● **課題 A**
サザンカの耐寒性についての文章で、筆者が過去に冬の寒さで枯らしたサザンカは何本くらいか。
● **課題 B**
サザンカの耐寒性についての文章にある「そして、降雪地域でサザンカを育てるには若木のうちは防寒も必要になります。」という一文を英語に訳す。
● **課題 C**
サザンカの耐寒性についての文章を、"30年くらい前からサザンカの"を含む箇所から書き始め、"寒性について考えてきました。"の後で止めて、一字も変えずに書き写す。

SASANQUA・サザンカの耐寒性について
SASANQUA・サザンカの耐寒性について
サザンカの耐寒温度がマイナス5度くらいと言われる中、私が住んでいる山形県の小さな街の極寒期1月2月の最低気温は、平年でマイナス8度~マイナス10度くらいなので、何もしなければ落葉して枯れてしまいます。
30年くらい前からサザンカの苗木を地植えしてきて、過去に冬の寒さで10本くらい枯らした経験があります。そのため、マイナス5度~マイナス10度間の温度差5度を埋めるには、ほんの少しでも耐寒性があるサザンカの品種や個体を探す必要があるし、日当たりが良く、かつ冬の寒風が避けられる場所に植えることも重要で、今後、根がおかれる状況も考えて植える必要があります。
そして、降雪地域でサザンカを育てるには若木のうちは防寒も必要になります。そんな中で私は長年サザンカの耐寒性について考えてきました。

● **データ部分**
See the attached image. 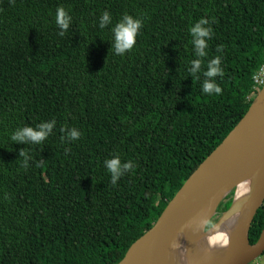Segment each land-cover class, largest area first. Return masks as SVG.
<instances>
[{"label": "trees", "instance_id": "trees-1", "mask_svg": "<svg viewBox=\"0 0 264 264\" xmlns=\"http://www.w3.org/2000/svg\"><path fill=\"white\" fill-rule=\"evenodd\" d=\"M124 15L142 27L115 55ZM202 18L203 58L189 33ZM217 56L222 76L191 71ZM263 67L264 0H0V264H119L247 114ZM41 123L38 143L10 138ZM114 156L133 169L112 184ZM263 227L264 206L252 244Z\"/></svg>", "mask_w": 264, "mask_h": 264}, {"label": "water", "instance_id": "water-1", "mask_svg": "<svg viewBox=\"0 0 264 264\" xmlns=\"http://www.w3.org/2000/svg\"><path fill=\"white\" fill-rule=\"evenodd\" d=\"M242 185L247 191L237 197ZM233 192L230 208L218 214ZM263 206L264 87L240 123L119 264H253L264 255V227L257 242L250 241L252 225ZM225 230L227 240L213 247L209 235Z\"/></svg>", "mask_w": 264, "mask_h": 264}, {"label": "clouds", "instance_id": "clouds-1", "mask_svg": "<svg viewBox=\"0 0 264 264\" xmlns=\"http://www.w3.org/2000/svg\"><path fill=\"white\" fill-rule=\"evenodd\" d=\"M69 20H70V16L64 10V8L58 7L56 9V16H55V22L57 27L62 30L66 29L68 27ZM207 23L208 21L202 18L198 22H196L194 26H192L189 30L190 35L196 37L194 41L197 49L196 55L201 58L205 57V53L201 51V49L207 47L205 40L201 38L202 37H208V39L211 38V28L201 27V25H205ZM109 24H111V16L109 12L105 11L100 16L99 27L104 28ZM141 27H142V21L140 19L134 18L129 15H124L111 28V32L115 37V47H114L115 55H123L134 47L136 43V37ZM62 34L63 32H61V35ZM209 61L210 63L206 64V67L209 68L208 71H204V69H202L201 67L202 59L197 61H190L193 64V68L191 70L193 74L195 73L196 69L199 68L202 75L205 77H211L217 74L222 76L223 75L222 69L216 67V65L220 64V57L217 56ZM263 87H259V88L262 89ZM202 91L204 94L207 95H212V94L219 95L221 93V88L217 84H210L207 82V80H205L202 84ZM40 127L42 129L41 131H33L31 127H24L22 129V132L12 134L10 138L12 140H22L25 137H27L34 143H38L41 140L45 139L46 130H50L52 128V124L41 123ZM79 136L80 133L74 129L68 138L75 140ZM21 155L23 156L24 153L22 152ZM37 166L39 165L37 164ZM104 166L110 174L112 184H115L116 181L122 175H124V173L129 172L131 169H133L132 161L121 163L119 156H114L111 159L105 160ZM22 167L27 168L28 165L24 163L22 164Z\"/></svg>", "mask_w": 264, "mask_h": 264}, {"label": "bare ground", "instance_id": "bare-ground-1", "mask_svg": "<svg viewBox=\"0 0 264 264\" xmlns=\"http://www.w3.org/2000/svg\"><path fill=\"white\" fill-rule=\"evenodd\" d=\"M246 191H247V186L245 185L240 186L238 189L237 197H240L242 194H245ZM225 233H227L226 230L224 231V233H220L217 235L216 233L215 234L211 233L209 235V241L211 242L213 247L227 240L228 237L225 235Z\"/></svg>", "mask_w": 264, "mask_h": 264}, {"label": "built area", "instance_id": "built-area-1", "mask_svg": "<svg viewBox=\"0 0 264 264\" xmlns=\"http://www.w3.org/2000/svg\"><path fill=\"white\" fill-rule=\"evenodd\" d=\"M257 87H263L264 86V67L261 69L259 75L255 79ZM259 264V263H255Z\"/></svg>", "mask_w": 264, "mask_h": 264}, {"label": "rangeland", "instance_id": "rangeland-1", "mask_svg": "<svg viewBox=\"0 0 264 264\" xmlns=\"http://www.w3.org/2000/svg\"><path fill=\"white\" fill-rule=\"evenodd\" d=\"M213 222L215 223L217 222V217L216 219L213 220ZM255 263L264 264V255L261 258H259L256 262H254V264Z\"/></svg>", "mask_w": 264, "mask_h": 264}]
</instances>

● **解答 A**
10本くらい。

● **解答 B**
And to grow sasanqua in snowy regions, protection from the cold is also needed while the trees are young.

● **解答 C**
30年くらい前からサザンカの苗木を地植えしてきて、過去に冬の寒さで10本くらい枯らした経験があります。そのため、マイナス5度~マイナス10度間の温度差5度を埋めるには、ほんの少しでも耐寒性があるサザンカの品種や個体を探す必要があるし、日当たりが良く、かつ冬の寒風が避けられる場所に植えることも重要で、今後、根がおかれる状況も考えて植える必要があります。
そして、降雪地域でサザンカを育てるには若木のうちは防寒も必要になります。そんな中で私は長年サザンカの耐寒性について考えてきました。